A friend texted me almost immediately after posting this, saying “whoa whoa whoa, what about these things that happened with NK while Trump was in office”.
And you know, he’s right. Things *did* happen in/with NK under Trump. But those were concrete things happening with NK, like that student guy who acted the lout while on vacation there and then got tortured and sent back as a vegetable. That was a very concrete Event that happened concerning an American in NK, that we as American citizens were made aware of via the media.
I mean look, I get it. Really I do. NK is not our friend. If they had a nuclear missile, there’s a reasonable fear that they’d attempt to launch it at the United States of America.
Does everyone have to be our friends? I’m not sure. It seems fair for them not to be our friends.
At any rate, it’s no secret that they don’t like us. So it seems extremely prudent for our government to keep an eye on what’s going on in North Korea and do what it can to prevent them from acquiring a nuclear missile that they then subsequently fire in our direction.
Here’s where the NK thing gets weird though. NK holds a spot in our cultural imagination. It’s a boogie-man that gets trotted out at various times, to make some kind of a point about government freedom or … something. It’s not exactly the “socialism” boogieman, that’s Venezuela. No no, NK is something else. Honestly, I’m not sure what that *thing* is, but there NK is regardless, taking up space in our discourse on the semi-reg. Or not, as was the case under Trump.
This is where the lack of “NK as a news item” disappearing under Trump really comes in. Because what we really lacked under the Trump regime (at least, as far as I care to remember it) was the ever-present reminder that NK existed as an existential threat.
We lost that thread of the narrative for a bit. So it’s notable to see this particular type of “man shakes stick at cobra” type of article again. We didn’t have fear-mongering about North Korea for a while, and now it’s back.
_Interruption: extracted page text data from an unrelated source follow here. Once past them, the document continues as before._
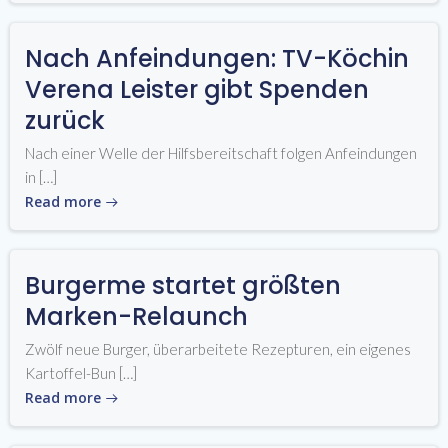
Nach Anfeindungen: TV-Köchin
Verena Leister gibt Spenden
zurück
Nach einer Welle der Hilfsbereitschaft folgen Anfeindungen
in […]
Read more
Burgerme startet größten
Marken-Relaunch
Zwölf neue Burger, überarbeitete Rezepturen, ein eigenes
Kartoffel-Bun […]
Read more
Now, I’m not really one to pay much attention to international politics. NK isn’t just international politics though. As I mentioned previously, it holds a place in our culture. It stands for *something*, even though I’m not really sure what that something is, exactly. I’d be curious to know what Virgil, the ethereum developer who’s currently under house arrest for “unspecified crimes” committed while delivering a talk in NK about ethereum, thinks that NK stands for. He chose it as a place to go and give a talk for a reason, even though they told him no. Was that act an act of defiance against the US government? Seems plausible, as they’ve now put him in time-out because of it.
So why do it at all? Why publish this sort of stick-shaking, puff piece on the threat that North Korea represents to all Americans? Our government prides itself on being able to take care of foreign threats without involving us, the American people, in their particular plans or actions. Not a single American citizen is in a position to do anything about NK getting a nuke and pointing it straight at Seattle.
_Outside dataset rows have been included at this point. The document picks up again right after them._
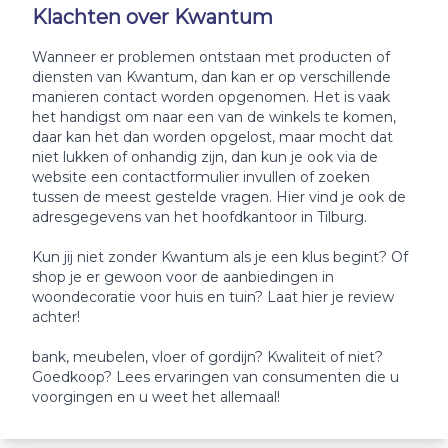
Klachten over Kwantum
Wanneer er problemen ontstaan met producten of
diensten van Kwantum, dan kan er op verschillende
manieren contact worden opgenomen. Het is vaak
het handigst om naar een van de winkels te komen,
daar kan het dan worden opgelost, maar mocht dat
niet lukken of onhandig zijn, dan kun je ook via de
website een contactformulier invullen of zoeken
tussen de meest gestelde vragen. Hier vind je ook de
adresgegevens van het hoofdkantoor in Tilburg.
Kun jij niet zonder Kwantum als je een klus begint? Of
shop je er gewoon voor de aanbiedingen in
woondecoratie voor huis en tuin? Laat hier je review
achter!
bank, meubelen, vloer of gordijn? Kwaliteit of niet?
Goedkoop? Lees ervaringen van consumenten die u
voorgingen en u weet het allemaal!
The timing of this piece, the fact that these sorts of pieces disappeared during the Trump regime – these all feel a hell of a lot like clues to how American statecraft works.
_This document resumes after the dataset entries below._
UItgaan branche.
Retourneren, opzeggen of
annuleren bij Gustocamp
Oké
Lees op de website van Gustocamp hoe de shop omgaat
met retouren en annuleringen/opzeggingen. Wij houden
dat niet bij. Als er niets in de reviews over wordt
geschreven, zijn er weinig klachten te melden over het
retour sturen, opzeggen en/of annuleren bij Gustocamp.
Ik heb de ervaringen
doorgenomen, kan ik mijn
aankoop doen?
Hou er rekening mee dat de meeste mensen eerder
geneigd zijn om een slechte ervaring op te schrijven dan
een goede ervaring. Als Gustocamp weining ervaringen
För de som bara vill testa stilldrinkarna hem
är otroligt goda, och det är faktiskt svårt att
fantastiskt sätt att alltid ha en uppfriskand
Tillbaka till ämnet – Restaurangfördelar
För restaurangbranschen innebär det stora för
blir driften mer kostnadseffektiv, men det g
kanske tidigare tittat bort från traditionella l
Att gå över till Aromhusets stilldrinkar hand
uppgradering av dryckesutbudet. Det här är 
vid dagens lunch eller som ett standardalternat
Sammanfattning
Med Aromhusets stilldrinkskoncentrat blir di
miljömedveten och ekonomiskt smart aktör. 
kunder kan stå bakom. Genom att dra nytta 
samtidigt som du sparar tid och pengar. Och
It seems rather obvious that the government wants us to be afraid or aware of the existential threat that NK poses. I have a few ideas as to why they would want this, or why they would want to keep it in the public eye. Most of these have to do with China. Maybe NK fear-mongering supports the build-up and maintenance of troops in the seas off the coast of China. This piece was published in Korean paper, it’s most likely that the NK fear-mongering re-assures South Korea of our commitment to their … independence? Or maybe it’s a way of telling other nations that we don’t take threats lightly; we certainly don’t forget them.
Ok so it’s sending a message, probably to Koreans. But something about this *worries* me.
Fear-mongering about a foreign threat via a steady output of media puff pieces is a, and I’m guessing here, pretty old school way of keeping people thinking a certain thing about a topic. I’m not sure what the new-school way is, but I’m not totally sure that it involves oddly non-specific articles in Korean facing media outlets. Our government is using pathways of influence that it’s used for generations to try and get the point across.
It’s exactly this old-school-ish-ness of the article that I find more terrifying than anything else about this situation. This type of outreach simply isn’t as effective at reaching an audience as it was, even as little as five years ago. Assuming there is a broad way to do outreach that isn’t articles in newspapers, it worries me that our statecraft machine hasn’t adopted to the new method yet, that they’re still using an old playbook.
What else have we fallen behind on in the last four years?